BOOKS
(Photo credit: The New Press)
Bergmann wasn't exactly sure what kind of project he wanted to work on while he was there. But then, he stumbled into one of the classrooms in the facility. Everybody in the room was African American: kids, teachers. At first they talked about hip hop, and hip hop culture. And then the conversation turned to drugs and Detroit's drug trade. Here's how Bergmann describes it in the book:
"Johnson and the other teachers had been following the conversation closely, but not saying anything, when Paley interrupted: you all think this is the only way for black folks to make money, but look at who you're selling to: your dads, your moms, and your aunties. You all are destroying the black community. Without raising his hand, Rodney disagreed. Yeah, we doing some of that. But we selling to a lot of people who ain't black. And anyways someone gonna be selling this regardless. Regardless. And whoever's doing it, going to be doing it. And whoever be smoking it, going to be smoking it. Regardless. Why are we gonna let someone else get that money? The other students grunted and nodded in agreement.
For the next 300 pages Luke Bergmann takes us on a journey through some of the poorest neighborhoods in the city to try to better understand how and why Detroit's huge drug trade came to be.

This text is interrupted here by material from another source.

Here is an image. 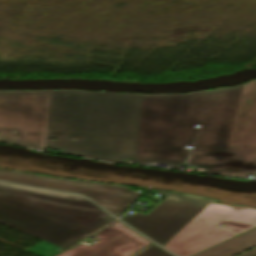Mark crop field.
Here are the masks:
<instances>
[{"mask_svg":"<svg viewBox=\"0 0 256 256\" xmlns=\"http://www.w3.org/2000/svg\"><path fill=\"white\" fill-rule=\"evenodd\" d=\"M228 224V223H227ZM256 226V209L240 206L228 225L224 226L238 234Z\"/></svg>","mask_w":256,"mask_h":256,"instance_id":"obj_12","label":"crop field"},{"mask_svg":"<svg viewBox=\"0 0 256 256\" xmlns=\"http://www.w3.org/2000/svg\"><path fill=\"white\" fill-rule=\"evenodd\" d=\"M113 219L80 196L0 183V223L63 249Z\"/></svg>","mask_w":256,"mask_h":256,"instance_id":"obj_3","label":"crop field"},{"mask_svg":"<svg viewBox=\"0 0 256 256\" xmlns=\"http://www.w3.org/2000/svg\"><path fill=\"white\" fill-rule=\"evenodd\" d=\"M255 174L256 79L244 86L221 175L248 178Z\"/></svg>","mask_w":256,"mask_h":256,"instance_id":"obj_6","label":"crop field"},{"mask_svg":"<svg viewBox=\"0 0 256 256\" xmlns=\"http://www.w3.org/2000/svg\"><path fill=\"white\" fill-rule=\"evenodd\" d=\"M238 208L239 206H223L211 203L163 247L173 252L209 234L218 229L216 225L227 224Z\"/></svg>","mask_w":256,"mask_h":256,"instance_id":"obj_9","label":"crop field"},{"mask_svg":"<svg viewBox=\"0 0 256 256\" xmlns=\"http://www.w3.org/2000/svg\"><path fill=\"white\" fill-rule=\"evenodd\" d=\"M249 256H256V253L252 254V255H249Z\"/></svg>","mask_w":256,"mask_h":256,"instance_id":"obj_16","label":"crop field"},{"mask_svg":"<svg viewBox=\"0 0 256 256\" xmlns=\"http://www.w3.org/2000/svg\"><path fill=\"white\" fill-rule=\"evenodd\" d=\"M76 141H83V140H81V139H75Z\"/></svg>","mask_w":256,"mask_h":256,"instance_id":"obj_15","label":"crop field"},{"mask_svg":"<svg viewBox=\"0 0 256 256\" xmlns=\"http://www.w3.org/2000/svg\"><path fill=\"white\" fill-rule=\"evenodd\" d=\"M235 235L234 233L220 228L219 230L173 252L177 256H190L201 250H204L220 241H223L231 236ZM236 236V235H235Z\"/></svg>","mask_w":256,"mask_h":256,"instance_id":"obj_11","label":"crop field"},{"mask_svg":"<svg viewBox=\"0 0 256 256\" xmlns=\"http://www.w3.org/2000/svg\"><path fill=\"white\" fill-rule=\"evenodd\" d=\"M142 94L50 91L45 143L62 153L123 164L136 155ZM75 138L84 139L75 142Z\"/></svg>","mask_w":256,"mask_h":256,"instance_id":"obj_2","label":"crop field"},{"mask_svg":"<svg viewBox=\"0 0 256 256\" xmlns=\"http://www.w3.org/2000/svg\"><path fill=\"white\" fill-rule=\"evenodd\" d=\"M254 252H256V249H254V250H252V251H250V252H247V253H245V254H243V255H241V256H247V255L252 254V253H254Z\"/></svg>","mask_w":256,"mask_h":256,"instance_id":"obj_14","label":"crop field"},{"mask_svg":"<svg viewBox=\"0 0 256 256\" xmlns=\"http://www.w3.org/2000/svg\"><path fill=\"white\" fill-rule=\"evenodd\" d=\"M135 256H172L155 245H150Z\"/></svg>","mask_w":256,"mask_h":256,"instance_id":"obj_13","label":"crop field"},{"mask_svg":"<svg viewBox=\"0 0 256 256\" xmlns=\"http://www.w3.org/2000/svg\"><path fill=\"white\" fill-rule=\"evenodd\" d=\"M99 242L69 249L58 256H131L150 244L119 222L94 234Z\"/></svg>","mask_w":256,"mask_h":256,"instance_id":"obj_8","label":"crop field"},{"mask_svg":"<svg viewBox=\"0 0 256 256\" xmlns=\"http://www.w3.org/2000/svg\"><path fill=\"white\" fill-rule=\"evenodd\" d=\"M244 85L189 94L144 95L136 165L171 164L179 170L203 125L187 164L220 175Z\"/></svg>","mask_w":256,"mask_h":256,"instance_id":"obj_1","label":"crop field"},{"mask_svg":"<svg viewBox=\"0 0 256 256\" xmlns=\"http://www.w3.org/2000/svg\"><path fill=\"white\" fill-rule=\"evenodd\" d=\"M48 96L49 91H0V142L41 151Z\"/></svg>","mask_w":256,"mask_h":256,"instance_id":"obj_4","label":"crop field"},{"mask_svg":"<svg viewBox=\"0 0 256 256\" xmlns=\"http://www.w3.org/2000/svg\"><path fill=\"white\" fill-rule=\"evenodd\" d=\"M256 247V229L225 241L195 256H235Z\"/></svg>","mask_w":256,"mask_h":256,"instance_id":"obj_10","label":"crop field"},{"mask_svg":"<svg viewBox=\"0 0 256 256\" xmlns=\"http://www.w3.org/2000/svg\"><path fill=\"white\" fill-rule=\"evenodd\" d=\"M211 201L217 202L171 192L148 216L134 212L122 220L163 246Z\"/></svg>","mask_w":256,"mask_h":256,"instance_id":"obj_5","label":"crop field"},{"mask_svg":"<svg viewBox=\"0 0 256 256\" xmlns=\"http://www.w3.org/2000/svg\"><path fill=\"white\" fill-rule=\"evenodd\" d=\"M0 180L84 195L118 217L140 193L127 187L40 176L0 169Z\"/></svg>","mask_w":256,"mask_h":256,"instance_id":"obj_7","label":"crop field"}]
</instances>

The book, which is called Getting Ghost, follows the lives of two African American teenagers as they make their way in and out of the juvenile detention facility. Both names are pseudonyms. There's Rodney Phelps. He's 17 and sells drugs on Detroit's west side. And Dude Freeman is 16 and sells drugs on Detroit east side.
Rodney lives with his Mom and younger brother in an abandoned house. Dude's whole family sells drugs and he sort of floats from house to house with various drug dealing friends. Bergmann describes both neighborhoods as "almost post-apocalyptic at first blush. They are so, at this point, bereft of any structure."
Over time, Bergmann becomes really close to Dude and Rodney and so through Bergmann we get sort of an eye-witness account of what goes on in their worlds. We watch Rodney and Dude sling drugs on the corner, we see them eat dinner with their families, we see them get in fights, make mistakes, run from the cops, hide. And sometimes we see them scared.
"I see it as neither a positive nor negative portrayal. What I was wanting to do, particularly around questions of morality and ethics, I was wanting to leave those questions very open really to see that the moral conundrums aren't simple. That there aren't simple answers to the questions that life presents them with every day."
Bergmann says, if Detroit's policy makers take that into account when they're ready to build a new Detroit, it could make a difference in the lives of young people like Dude and Rodney.